For many travellers arriving to Peru, the capital city of Lima may be mistaken for little more than a necessary entry point – a chaotic, sprawling metropolis best quickly departed in favour of the country’s more exotic and better-known locations. But to leave Lima without savouring its many flavours would be to miss out on one of the most interesting, culturally rich cities in South America.
Granted, Lima is not the lavish, pristine city of colonial times, and it might be unrecognisable from its 20th Century heyday, but with its 43 districts and 8 million residents, Lima offers so much more. From immensely varied and contrasting architecture to sacred archaeological sites, from a fascinating history to a thriving gastronomical scene, it would be a shame to reduce the city to a mere stepping stone on your travels elsewhere.

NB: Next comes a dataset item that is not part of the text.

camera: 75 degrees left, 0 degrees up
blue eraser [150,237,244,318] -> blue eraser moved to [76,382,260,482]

One area where Lima rivals any city, anywhere in the world, is its cuisine (there’s a reason it’s known as The Gastronomic Capital of the Americas.) In the Surquillo neighbourhood, Lima has turned a traditional farmers’ market into a pedestrian mall to showcase Peru’s epicurean eclecticism. The result is the Boulevard of Cuisine, not to be missed for those who enjoy learning about the food they’re eating, as well as enjoying it.
Each year in September, Lima’s annual Mistura Food Fair gathers star eateries from around the country to celebrate the best of Peruvian cuisine. ‘Mistura’ translates as mixture, and for any travellers finding themselves in Lima around this time, the Peruvian obsession with food will become apparent – it’s truly one of the most anticipated events of the year, and should be experienced if at all possible. Ceviche, of course, is the dish of choice in Lima – a mixture of raw fish, hot chili peppers and onions marinated in lime juice; once you’ve tried it, you’ll find it difficult to order anything else during your stay: it’s that good!

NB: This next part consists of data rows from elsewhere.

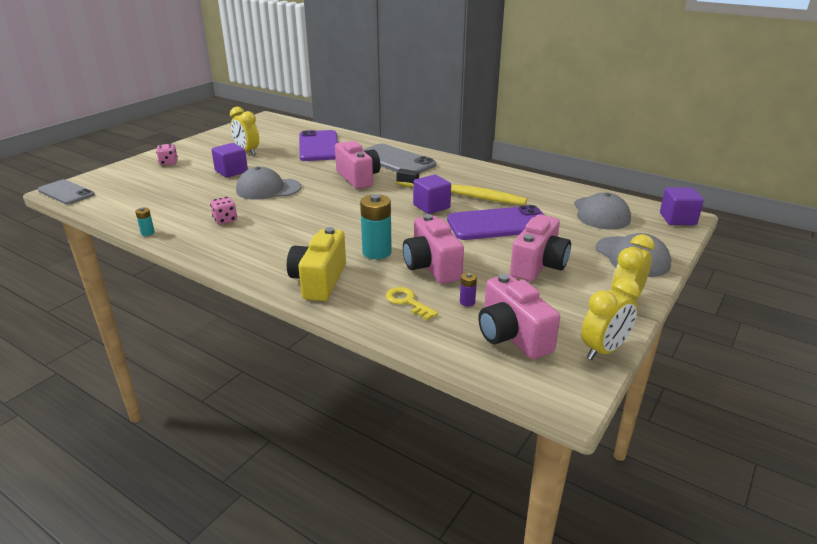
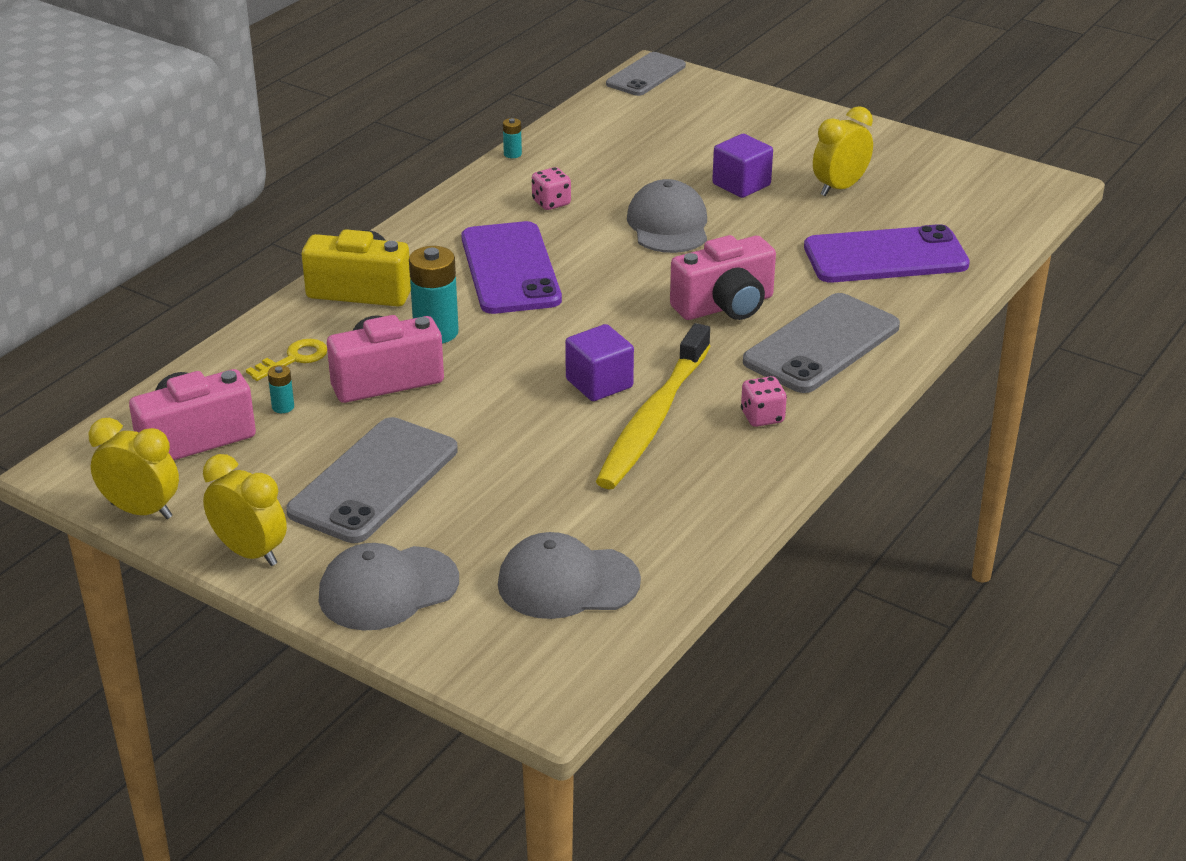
camera: 90 degrees right, 5 degrees up
pink dice [156,144,178,165] -> pink dice moved to [741,376,787,427]
purple phone [447,205,544,240] -> purple phone moved to [462,221,562,314]
purple battery [460,272,477,306] -> turquoise battery [268,365,294,413]
pink camera [510,214,571,281] -> grey phone [286,417,458,543]
yellow clock [581,277,640,360] -> yellow clock turned 150 degrees clockwise [89,418,179,519]
purple cube [660,187,704,225] -> none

For an after-dinner treat, it’s impossible to avoid the Pisco Sour, Peru’s national drink. Made from pisco (grape brandy,) lime, egg whites, angostura bitters and ice, this is a concoction your palate won’t have had the pleasure of encountering before – it even has its own public holiday every February.
Aside from its amazing culinary delights though, Lima offers much more. The distinctive architecture of the city is simply stunning, spanning from 500-year-old buildings to modern skyscrapers. A good starting point is the Plaza de Armas, Lima’s main square, home to the Cathedral of Lima and the adjoining Archbishop’s Palace, built in the 1600s and sporting intricately carved wooden balconies, just one of the fascinating features imported by the conquistadores and seen throughout the city. Also on the plaza is the Government Palace, official residence of the president, where the changing of the palace guards can be seen every day at noon. The nearby Aliaga House is one of Lima’s oldest buildings, and home to a wide range of Peruvian art and artefacts.
Though Peru is perhaps best known for the archaeological and architectural marvels of Macchu Picchu and Cusco, what many don’t realise is that the vestiges of Peru’s ancient civilisations can be seen without even leaving Lima. There is an abundance of huacas, or historical ruins, in the city, the best example being Huaca Pucllana, an adobe ceremonial centre built around 500 a.d. and found in the Miraflores district. And if that doesn’t float your boat, the Miraflores district itself is well worth a visit.
Miraflores is without doubt the jewel of The Garden City, edging up against high cliffs looking out onto the Pacific, and home to El Malecon, a six-mile stretch of glorious parks. Here, while you take in the view, you can watch joggers and cyclists (or even join them if you’re feeling energetic!) and – for the more adventurous – you can even try parasailing or surfing.
See our guide to the best things to see and do in Miraflores here.
For night owls the place to be is Barranco, the bohemian district, full of bars and restaurants and worth a visit if only to see the Puente de los Suspiros (The Bridge of Sighs), an amazing wooden footbridge, and a more recent addition, The Magic Water Circuit, a spectacular series of dancing fountains choreographed to music and lights.
Check out our list of top things to see and do in Barranco.
For the more macabre, the catacombs under the Church of San Francisco (which is one of the city’s best-preserved churches and an impressive sight in its own rite) are a thrilling, if eerie, experience. These are the remnants of Lima’s original graveyeards, and the San Francisco church sits atop an estimated 75,000 skeletons, the remains stacked in strange patterns and often exposed – perhaps best to visit here on an empty stomach.
Our favourite things to do in Lima historic centre.
There are really too many attractions in Lima to list in one place, and besides, one of the city’s most appealing aspects is something less quantifiable, something you can’t see on a map: the people.
Lima has seen some hard times in recent history, but Limeños are a proud and conscientious bunch, determined to continue restoring the city to its rightful place as a mecca of South American culture and history, and they are some of the friendliest people you’re likely to find on the continent – so come, stay a few days, and get to know a city with much more to offer than it might seem on the surface.